--- Input records ---
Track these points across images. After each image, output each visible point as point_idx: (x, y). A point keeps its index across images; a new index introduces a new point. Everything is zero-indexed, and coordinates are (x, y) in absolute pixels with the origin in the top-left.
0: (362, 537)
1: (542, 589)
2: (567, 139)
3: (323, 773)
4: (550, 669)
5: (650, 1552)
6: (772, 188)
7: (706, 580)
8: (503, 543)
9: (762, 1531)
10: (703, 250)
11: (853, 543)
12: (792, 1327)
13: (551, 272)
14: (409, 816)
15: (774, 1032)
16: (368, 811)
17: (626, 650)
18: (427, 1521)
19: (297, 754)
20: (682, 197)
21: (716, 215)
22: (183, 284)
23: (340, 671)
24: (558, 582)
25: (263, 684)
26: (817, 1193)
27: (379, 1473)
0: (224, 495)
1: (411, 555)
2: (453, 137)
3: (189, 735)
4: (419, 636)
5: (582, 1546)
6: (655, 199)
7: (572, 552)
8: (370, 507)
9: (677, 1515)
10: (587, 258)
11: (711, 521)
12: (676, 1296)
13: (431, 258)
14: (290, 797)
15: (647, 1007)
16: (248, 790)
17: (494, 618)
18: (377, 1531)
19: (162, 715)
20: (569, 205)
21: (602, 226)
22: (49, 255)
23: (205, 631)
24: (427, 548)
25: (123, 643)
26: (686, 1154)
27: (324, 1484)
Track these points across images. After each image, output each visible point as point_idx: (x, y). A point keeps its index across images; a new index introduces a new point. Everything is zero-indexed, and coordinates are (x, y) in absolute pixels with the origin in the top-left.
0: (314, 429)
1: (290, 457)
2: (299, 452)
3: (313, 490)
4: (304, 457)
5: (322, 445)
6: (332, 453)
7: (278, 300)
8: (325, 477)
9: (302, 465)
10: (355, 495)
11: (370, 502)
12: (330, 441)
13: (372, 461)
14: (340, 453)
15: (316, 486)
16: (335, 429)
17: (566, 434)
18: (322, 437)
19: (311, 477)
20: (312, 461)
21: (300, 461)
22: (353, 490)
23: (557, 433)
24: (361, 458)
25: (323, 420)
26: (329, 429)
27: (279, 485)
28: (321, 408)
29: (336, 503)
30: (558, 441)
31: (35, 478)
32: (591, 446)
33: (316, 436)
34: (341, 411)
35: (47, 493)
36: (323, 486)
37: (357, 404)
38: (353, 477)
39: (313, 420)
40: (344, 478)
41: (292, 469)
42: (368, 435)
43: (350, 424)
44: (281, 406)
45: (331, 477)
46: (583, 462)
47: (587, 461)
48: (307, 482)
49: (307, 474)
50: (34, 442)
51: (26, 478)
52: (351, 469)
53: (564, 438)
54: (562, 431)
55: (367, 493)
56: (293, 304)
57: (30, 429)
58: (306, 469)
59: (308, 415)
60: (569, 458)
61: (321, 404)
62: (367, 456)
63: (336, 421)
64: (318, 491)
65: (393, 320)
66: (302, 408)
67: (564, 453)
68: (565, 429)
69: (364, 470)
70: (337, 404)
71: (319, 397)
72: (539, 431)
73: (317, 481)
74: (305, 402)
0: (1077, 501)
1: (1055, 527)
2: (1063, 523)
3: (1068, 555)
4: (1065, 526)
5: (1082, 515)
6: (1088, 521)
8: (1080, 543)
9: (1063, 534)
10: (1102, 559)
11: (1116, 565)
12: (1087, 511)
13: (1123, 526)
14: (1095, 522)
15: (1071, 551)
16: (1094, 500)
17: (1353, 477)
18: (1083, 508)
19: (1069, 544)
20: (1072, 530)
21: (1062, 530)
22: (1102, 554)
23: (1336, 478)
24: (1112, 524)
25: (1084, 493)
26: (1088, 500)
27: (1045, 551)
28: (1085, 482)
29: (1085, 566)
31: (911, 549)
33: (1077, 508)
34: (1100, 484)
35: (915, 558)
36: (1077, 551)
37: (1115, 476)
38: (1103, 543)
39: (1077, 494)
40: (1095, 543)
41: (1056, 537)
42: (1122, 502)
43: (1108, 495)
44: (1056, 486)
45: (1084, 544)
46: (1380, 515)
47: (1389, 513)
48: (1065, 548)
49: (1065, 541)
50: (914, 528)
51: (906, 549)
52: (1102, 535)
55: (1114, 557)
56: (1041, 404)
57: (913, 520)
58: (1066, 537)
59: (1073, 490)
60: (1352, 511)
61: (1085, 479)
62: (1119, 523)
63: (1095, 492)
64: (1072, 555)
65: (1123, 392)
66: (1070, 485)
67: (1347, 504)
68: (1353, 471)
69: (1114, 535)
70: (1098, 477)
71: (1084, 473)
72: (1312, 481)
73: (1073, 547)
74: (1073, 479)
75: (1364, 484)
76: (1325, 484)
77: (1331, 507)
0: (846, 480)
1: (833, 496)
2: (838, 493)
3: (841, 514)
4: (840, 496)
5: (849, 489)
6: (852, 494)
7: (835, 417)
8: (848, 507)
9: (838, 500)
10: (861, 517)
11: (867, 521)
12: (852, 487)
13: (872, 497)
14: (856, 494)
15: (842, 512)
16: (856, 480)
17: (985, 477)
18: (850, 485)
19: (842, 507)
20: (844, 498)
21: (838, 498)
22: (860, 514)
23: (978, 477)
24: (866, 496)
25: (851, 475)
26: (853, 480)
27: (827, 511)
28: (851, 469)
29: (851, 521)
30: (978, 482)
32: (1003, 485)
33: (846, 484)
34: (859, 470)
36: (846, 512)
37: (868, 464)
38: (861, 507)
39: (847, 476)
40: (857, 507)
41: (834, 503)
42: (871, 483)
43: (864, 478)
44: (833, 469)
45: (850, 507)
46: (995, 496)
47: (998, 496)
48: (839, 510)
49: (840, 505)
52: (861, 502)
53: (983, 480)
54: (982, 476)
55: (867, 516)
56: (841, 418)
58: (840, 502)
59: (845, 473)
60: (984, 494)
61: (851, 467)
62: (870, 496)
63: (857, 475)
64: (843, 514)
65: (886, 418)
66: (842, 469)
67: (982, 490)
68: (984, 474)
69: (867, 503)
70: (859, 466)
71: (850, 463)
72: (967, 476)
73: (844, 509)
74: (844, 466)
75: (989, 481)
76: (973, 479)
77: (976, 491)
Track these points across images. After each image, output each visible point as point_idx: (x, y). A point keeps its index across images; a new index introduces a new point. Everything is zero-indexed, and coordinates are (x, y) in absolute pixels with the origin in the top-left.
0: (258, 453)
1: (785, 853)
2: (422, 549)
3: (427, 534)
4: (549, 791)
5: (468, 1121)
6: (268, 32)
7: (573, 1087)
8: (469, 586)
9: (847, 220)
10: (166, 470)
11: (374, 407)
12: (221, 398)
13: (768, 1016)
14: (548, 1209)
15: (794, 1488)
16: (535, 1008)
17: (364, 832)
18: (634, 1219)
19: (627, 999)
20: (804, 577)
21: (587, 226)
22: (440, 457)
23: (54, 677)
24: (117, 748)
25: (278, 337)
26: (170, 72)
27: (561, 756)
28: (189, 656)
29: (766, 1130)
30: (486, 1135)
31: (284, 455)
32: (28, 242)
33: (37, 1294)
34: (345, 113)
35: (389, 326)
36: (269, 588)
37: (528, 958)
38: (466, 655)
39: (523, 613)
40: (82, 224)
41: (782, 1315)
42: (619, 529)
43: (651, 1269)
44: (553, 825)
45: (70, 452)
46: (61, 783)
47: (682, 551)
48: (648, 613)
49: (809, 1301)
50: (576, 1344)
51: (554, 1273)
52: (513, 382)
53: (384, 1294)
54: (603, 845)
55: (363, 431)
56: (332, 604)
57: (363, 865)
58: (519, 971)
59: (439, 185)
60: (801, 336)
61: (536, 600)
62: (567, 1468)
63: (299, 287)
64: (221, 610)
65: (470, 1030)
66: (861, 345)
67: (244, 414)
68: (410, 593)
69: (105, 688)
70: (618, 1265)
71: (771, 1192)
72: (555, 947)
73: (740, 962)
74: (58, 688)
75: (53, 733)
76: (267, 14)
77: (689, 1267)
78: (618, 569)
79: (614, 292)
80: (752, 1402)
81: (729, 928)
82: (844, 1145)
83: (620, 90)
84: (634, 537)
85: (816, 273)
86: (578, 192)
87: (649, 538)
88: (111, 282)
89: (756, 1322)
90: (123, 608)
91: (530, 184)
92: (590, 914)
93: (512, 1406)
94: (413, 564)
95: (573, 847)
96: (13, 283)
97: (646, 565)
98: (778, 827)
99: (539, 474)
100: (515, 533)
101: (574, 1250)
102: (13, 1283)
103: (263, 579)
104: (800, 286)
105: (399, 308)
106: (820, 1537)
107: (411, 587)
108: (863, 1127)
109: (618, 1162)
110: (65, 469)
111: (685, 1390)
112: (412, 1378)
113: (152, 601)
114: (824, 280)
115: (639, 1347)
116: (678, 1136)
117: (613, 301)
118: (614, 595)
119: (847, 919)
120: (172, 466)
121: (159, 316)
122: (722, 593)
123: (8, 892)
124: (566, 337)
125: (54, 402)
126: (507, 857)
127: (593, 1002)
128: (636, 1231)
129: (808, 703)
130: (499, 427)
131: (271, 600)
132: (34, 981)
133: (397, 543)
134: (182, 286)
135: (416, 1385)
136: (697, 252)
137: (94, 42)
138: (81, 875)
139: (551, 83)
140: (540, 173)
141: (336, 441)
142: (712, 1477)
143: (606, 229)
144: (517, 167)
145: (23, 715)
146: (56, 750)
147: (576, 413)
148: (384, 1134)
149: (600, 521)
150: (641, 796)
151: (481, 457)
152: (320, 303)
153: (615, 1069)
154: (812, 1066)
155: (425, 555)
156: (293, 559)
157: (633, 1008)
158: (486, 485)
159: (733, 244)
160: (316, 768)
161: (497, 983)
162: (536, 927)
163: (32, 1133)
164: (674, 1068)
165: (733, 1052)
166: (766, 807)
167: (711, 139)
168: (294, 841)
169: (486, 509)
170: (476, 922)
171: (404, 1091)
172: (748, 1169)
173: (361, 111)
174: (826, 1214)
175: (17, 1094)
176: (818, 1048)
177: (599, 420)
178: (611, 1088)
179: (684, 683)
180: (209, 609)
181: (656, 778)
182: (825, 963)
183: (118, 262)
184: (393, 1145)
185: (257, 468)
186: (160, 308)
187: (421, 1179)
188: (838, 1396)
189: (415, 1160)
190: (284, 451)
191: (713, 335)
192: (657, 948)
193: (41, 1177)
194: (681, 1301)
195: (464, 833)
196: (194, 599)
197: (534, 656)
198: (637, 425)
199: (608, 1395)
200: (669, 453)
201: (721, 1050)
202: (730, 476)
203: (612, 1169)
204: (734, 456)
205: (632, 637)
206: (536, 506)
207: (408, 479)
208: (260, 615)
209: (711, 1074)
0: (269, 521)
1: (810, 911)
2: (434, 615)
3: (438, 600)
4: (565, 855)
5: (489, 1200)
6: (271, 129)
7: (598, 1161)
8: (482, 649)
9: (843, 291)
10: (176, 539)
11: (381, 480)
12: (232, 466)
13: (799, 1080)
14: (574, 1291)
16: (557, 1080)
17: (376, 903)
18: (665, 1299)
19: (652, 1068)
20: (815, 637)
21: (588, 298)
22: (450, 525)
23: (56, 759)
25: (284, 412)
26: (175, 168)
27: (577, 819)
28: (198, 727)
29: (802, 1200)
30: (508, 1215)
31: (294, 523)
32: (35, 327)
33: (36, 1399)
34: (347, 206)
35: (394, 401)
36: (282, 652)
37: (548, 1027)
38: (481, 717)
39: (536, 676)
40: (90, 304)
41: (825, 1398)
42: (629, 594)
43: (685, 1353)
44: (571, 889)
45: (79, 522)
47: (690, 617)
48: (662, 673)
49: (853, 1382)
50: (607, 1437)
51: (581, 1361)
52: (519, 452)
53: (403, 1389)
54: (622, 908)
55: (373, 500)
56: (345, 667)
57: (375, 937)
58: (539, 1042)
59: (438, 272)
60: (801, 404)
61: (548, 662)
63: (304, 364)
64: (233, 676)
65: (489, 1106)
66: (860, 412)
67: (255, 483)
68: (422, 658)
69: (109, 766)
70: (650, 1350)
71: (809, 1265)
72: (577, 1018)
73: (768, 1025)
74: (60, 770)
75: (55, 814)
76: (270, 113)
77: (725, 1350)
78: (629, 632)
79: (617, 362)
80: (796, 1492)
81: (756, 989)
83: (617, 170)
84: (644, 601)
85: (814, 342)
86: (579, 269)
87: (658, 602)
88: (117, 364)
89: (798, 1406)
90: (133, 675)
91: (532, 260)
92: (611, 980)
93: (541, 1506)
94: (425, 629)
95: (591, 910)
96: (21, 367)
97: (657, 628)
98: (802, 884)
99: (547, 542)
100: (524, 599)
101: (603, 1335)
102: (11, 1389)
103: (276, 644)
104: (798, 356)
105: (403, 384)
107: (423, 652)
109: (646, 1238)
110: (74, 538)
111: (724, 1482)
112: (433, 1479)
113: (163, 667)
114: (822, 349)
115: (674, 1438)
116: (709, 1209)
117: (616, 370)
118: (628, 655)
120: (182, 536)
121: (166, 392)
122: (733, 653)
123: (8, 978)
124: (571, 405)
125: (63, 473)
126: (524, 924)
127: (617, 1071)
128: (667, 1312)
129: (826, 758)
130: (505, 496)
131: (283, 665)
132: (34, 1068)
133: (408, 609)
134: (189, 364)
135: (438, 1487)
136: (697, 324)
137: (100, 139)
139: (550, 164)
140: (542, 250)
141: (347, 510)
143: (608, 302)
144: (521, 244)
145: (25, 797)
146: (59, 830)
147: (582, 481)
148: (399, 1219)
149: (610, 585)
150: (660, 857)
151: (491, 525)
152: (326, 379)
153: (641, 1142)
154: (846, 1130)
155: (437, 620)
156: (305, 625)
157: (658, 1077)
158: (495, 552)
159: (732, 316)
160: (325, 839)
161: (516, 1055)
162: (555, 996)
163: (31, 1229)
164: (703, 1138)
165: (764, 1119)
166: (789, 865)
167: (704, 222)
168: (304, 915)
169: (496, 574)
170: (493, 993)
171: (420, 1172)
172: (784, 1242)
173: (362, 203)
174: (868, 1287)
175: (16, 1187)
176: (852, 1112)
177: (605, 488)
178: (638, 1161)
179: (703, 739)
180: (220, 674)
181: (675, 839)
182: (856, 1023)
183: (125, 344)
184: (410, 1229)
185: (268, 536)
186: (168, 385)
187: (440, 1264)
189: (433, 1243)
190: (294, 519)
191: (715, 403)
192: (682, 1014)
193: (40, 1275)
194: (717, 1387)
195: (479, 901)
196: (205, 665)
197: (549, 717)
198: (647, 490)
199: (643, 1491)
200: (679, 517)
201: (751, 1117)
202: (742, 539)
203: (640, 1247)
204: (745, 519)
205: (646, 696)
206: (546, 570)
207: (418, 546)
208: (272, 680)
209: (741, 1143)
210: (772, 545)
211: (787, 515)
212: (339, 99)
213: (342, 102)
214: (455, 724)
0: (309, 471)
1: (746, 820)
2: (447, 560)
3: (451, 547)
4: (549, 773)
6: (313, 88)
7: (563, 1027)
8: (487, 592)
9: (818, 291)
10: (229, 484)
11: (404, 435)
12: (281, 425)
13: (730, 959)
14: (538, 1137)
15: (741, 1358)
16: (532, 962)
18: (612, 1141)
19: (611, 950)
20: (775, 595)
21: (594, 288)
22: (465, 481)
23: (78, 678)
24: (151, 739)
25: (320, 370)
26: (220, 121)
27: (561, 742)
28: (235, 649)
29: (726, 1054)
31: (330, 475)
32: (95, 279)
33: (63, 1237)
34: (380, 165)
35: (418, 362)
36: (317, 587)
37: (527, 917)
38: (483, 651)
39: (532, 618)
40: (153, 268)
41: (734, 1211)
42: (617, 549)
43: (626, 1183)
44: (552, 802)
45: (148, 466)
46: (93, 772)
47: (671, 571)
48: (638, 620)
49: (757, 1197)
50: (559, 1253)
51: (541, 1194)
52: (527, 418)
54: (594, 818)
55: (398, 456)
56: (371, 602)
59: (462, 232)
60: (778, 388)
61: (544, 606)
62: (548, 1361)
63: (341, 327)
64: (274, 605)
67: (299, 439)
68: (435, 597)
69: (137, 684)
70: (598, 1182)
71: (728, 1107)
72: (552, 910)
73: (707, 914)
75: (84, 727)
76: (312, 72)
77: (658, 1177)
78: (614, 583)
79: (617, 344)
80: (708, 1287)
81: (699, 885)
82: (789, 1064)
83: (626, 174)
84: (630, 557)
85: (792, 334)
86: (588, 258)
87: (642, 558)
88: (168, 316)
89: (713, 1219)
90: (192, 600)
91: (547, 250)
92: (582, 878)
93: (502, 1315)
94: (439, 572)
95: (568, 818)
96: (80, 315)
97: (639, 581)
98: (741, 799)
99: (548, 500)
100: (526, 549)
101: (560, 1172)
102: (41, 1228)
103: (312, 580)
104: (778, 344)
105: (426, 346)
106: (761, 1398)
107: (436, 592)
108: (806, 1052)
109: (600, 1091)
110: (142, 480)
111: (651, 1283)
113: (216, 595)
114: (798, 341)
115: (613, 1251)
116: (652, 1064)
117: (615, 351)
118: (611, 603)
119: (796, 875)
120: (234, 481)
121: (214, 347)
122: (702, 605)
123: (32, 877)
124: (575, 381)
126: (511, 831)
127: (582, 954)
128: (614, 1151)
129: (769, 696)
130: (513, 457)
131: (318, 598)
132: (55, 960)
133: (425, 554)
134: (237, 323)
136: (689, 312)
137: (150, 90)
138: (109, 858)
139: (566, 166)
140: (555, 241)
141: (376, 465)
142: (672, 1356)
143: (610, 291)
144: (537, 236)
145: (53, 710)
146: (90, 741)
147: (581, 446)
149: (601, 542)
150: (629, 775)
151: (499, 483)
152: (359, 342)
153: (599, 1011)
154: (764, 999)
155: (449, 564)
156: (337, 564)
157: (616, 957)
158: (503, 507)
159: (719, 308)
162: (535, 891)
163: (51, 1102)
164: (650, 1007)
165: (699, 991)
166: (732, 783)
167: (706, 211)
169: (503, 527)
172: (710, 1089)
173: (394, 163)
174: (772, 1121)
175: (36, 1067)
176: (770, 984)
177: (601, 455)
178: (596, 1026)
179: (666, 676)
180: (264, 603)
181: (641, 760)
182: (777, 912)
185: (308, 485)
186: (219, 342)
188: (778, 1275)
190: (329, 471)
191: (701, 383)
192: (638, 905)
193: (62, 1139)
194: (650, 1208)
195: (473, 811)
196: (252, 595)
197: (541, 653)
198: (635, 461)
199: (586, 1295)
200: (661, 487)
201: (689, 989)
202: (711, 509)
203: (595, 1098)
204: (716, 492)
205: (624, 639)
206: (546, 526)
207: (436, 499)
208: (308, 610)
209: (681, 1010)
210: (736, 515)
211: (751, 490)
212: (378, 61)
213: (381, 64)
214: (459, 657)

--- How to complete this task ---
Reproduce verbatim every line of the records from the line containing "210: (772, 545)" through the line containing "21: (594, 288)", including both of those lines.

--- Solution for this exercise ---
210: (772, 545)
211: (787, 515)
212: (339, 99)
213: (342, 102)
214: (455, 724)
0: (309, 471)
1: (746, 820)
2: (447, 560)
3: (451, 547)
4: (549, 773)
6: (313, 88)
7: (563, 1027)
8: (487, 592)
9: (818, 291)
10: (229, 484)
11: (404, 435)
12: (281, 425)
13: (730, 959)
14: (538, 1137)
15: (741, 1358)
16: (532, 962)
18: (612, 1141)
19: (611, 950)
20: (775, 595)
21: (594, 288)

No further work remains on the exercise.